The Appellant raised several grounds in this Appeal. On the claim that the charges were defective, this court finds in the negative. The charges and particulars read out disclosed the offence. He took plea after understanding the charges leveled out. The charges were not equivocal. Be that as it may, the same is curable under Section 382 of the Criminal Procedure Code thereby posing no prejudice against him. He further failed to disclose the nature of Constitutional violations. His defence was unconvincing.
Before penning down, this court feels the need to address the demeanour of two witnesses. The Complainant broke down during her testimony and wept. It was so dire that the trial court was compelled to turn her chair facing away from the Appellant. She was then stood down when she was back on the dock as she was too emotional. PW2 in her upshot testimony broke down and cried. In her words; “He has been like a family member. We trusted him.” While being emotional is a natural human occurrence, testifying while breaking down is indicative of the level of emotional and psychological torture one is placed with when testifying on an offence. It was quite evident that this heinous act was traumatizing to the Complainant and PW2; particularly so because the Appellant had been with them for over two years. According to this court, that agglutinated the evidence of the Prosecution without casting any doubt.

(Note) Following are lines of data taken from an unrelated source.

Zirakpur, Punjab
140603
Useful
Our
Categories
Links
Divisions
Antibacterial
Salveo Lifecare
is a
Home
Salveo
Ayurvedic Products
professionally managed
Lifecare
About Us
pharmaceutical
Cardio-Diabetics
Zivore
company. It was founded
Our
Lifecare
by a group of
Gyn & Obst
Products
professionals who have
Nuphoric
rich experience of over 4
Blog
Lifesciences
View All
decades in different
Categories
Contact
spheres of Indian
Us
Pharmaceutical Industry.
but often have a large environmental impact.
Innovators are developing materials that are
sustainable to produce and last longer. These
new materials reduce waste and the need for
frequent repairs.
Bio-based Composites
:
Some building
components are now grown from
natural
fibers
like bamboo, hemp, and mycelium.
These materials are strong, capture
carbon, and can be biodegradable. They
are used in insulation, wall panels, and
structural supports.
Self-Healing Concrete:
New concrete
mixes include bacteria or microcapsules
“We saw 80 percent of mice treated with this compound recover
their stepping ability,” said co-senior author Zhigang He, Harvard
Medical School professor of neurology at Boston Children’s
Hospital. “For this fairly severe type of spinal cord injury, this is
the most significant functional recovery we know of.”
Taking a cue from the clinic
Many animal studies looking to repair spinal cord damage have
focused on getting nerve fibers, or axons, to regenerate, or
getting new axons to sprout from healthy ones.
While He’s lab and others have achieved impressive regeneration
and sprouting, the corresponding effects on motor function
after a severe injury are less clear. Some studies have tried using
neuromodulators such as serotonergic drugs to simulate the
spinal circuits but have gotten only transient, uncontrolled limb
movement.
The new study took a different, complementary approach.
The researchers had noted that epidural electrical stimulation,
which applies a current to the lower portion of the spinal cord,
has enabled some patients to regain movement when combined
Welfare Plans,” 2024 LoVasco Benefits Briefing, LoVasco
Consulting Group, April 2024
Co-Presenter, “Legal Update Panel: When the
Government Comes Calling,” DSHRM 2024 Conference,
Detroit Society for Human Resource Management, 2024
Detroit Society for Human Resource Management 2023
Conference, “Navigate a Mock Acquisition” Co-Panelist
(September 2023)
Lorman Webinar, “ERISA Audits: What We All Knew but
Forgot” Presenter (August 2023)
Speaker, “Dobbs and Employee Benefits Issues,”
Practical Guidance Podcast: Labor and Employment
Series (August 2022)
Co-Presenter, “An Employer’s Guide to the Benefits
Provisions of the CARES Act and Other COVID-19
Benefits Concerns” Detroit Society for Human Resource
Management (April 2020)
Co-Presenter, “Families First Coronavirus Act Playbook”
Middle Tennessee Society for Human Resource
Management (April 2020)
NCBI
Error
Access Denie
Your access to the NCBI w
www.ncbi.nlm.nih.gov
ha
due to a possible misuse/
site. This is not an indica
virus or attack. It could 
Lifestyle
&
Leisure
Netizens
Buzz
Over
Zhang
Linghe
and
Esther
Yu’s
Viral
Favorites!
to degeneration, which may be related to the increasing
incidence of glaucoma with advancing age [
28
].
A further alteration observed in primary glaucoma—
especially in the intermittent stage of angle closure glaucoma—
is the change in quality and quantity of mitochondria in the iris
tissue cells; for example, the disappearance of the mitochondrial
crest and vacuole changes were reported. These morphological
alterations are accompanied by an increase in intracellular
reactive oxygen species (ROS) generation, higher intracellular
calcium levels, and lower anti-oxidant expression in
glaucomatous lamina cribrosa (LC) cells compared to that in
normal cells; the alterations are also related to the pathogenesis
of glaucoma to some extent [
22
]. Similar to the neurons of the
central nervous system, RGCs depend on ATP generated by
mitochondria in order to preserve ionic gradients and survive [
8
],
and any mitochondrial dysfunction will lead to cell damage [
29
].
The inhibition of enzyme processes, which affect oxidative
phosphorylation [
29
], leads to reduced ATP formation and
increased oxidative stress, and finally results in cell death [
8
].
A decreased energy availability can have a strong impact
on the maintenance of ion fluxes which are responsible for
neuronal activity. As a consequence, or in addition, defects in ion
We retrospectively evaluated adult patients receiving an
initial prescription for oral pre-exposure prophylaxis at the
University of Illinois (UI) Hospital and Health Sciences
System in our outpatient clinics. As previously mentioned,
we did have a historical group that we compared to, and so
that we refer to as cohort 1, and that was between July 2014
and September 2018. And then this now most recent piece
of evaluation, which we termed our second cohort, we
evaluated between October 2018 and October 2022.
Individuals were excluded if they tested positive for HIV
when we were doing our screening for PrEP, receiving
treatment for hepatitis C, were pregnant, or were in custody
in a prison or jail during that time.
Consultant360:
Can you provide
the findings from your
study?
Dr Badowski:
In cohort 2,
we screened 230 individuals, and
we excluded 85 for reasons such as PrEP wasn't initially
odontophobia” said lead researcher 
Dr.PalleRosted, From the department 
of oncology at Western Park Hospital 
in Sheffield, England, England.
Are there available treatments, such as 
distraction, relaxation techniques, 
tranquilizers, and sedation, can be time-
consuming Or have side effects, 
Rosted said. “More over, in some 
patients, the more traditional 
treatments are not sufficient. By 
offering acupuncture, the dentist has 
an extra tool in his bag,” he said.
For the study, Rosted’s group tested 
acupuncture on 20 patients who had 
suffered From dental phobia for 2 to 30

This court further adopts the provisions of Section 124 of the Evidence Act given the fact that the minor was the sole eye witness. It is tenable that the Complainant was telling the truth. She was subjected to a voire dire. She was further cross examined by the Appellant. For this presupposition, this court adopts the sentiments of the Court of Appeal in D W M v Republic  eKLR that held:
“In Nicholas Mutula Wambua & another versus Republic Mombasa Criminal Appeal No. 373 of 2006 (UR) this Court when confronted with a similar issue construed Sections 208 and 302 of the Criminal Procedure Code governing trials in the subordinate court and the High Court respectively and arrived at the conclusion that cross-examination of a witness who had given evidence not on oath is permitted by law. The Court approved the view taken by the Supreme Court of Uganda in the Sula case (supra) that cross-examination of a child who gives evidence not on oath is meant to test the veracity of such child's evidence. In the Nicholas Mutula case (supra) the Court went over the responses given by the child witness both during the voir dire examination and in cross-examination of his/her unsworn testimony and then observed thus:-
“But in our evaluation, the answers the child gave during the voir dire were intelligent. He understood that it was wrong to lie. His evidence was coherent;” and on that account allowed the child’s testimony to stand.
This court finds that indeed the Prosecution established the ingredients of defilement to the required standard of proof beyond reasonable doubt. The Appellant’s appeal against the conviction lacks merit. It resultantly fails and is hereby dismissed.
The Appellant was under the Sexual Offences Act sentenced to life imprisonment by dint of the provisions of Section 8 (2). The court meted out the mandatory minimum sentence imposed therein. In his mitigation, the Appellant stated that he was an orphan. He prayed for a lenient sentence. He however did not show any remorse at trial and on appeal. The Muruatetu decision specifically applies to offences of murder hence the sentence imposed is well within the law. This court therefore shall not interfere with the sentence imposed at trial. The Appeal against the sentence is hereby dismissed. The Appellant shall continue to serve time unless otherwise lawfully ordered.
It is so ordered.
DATED AT KITALE THIS 14TH DAY OF DECEMBER 2021.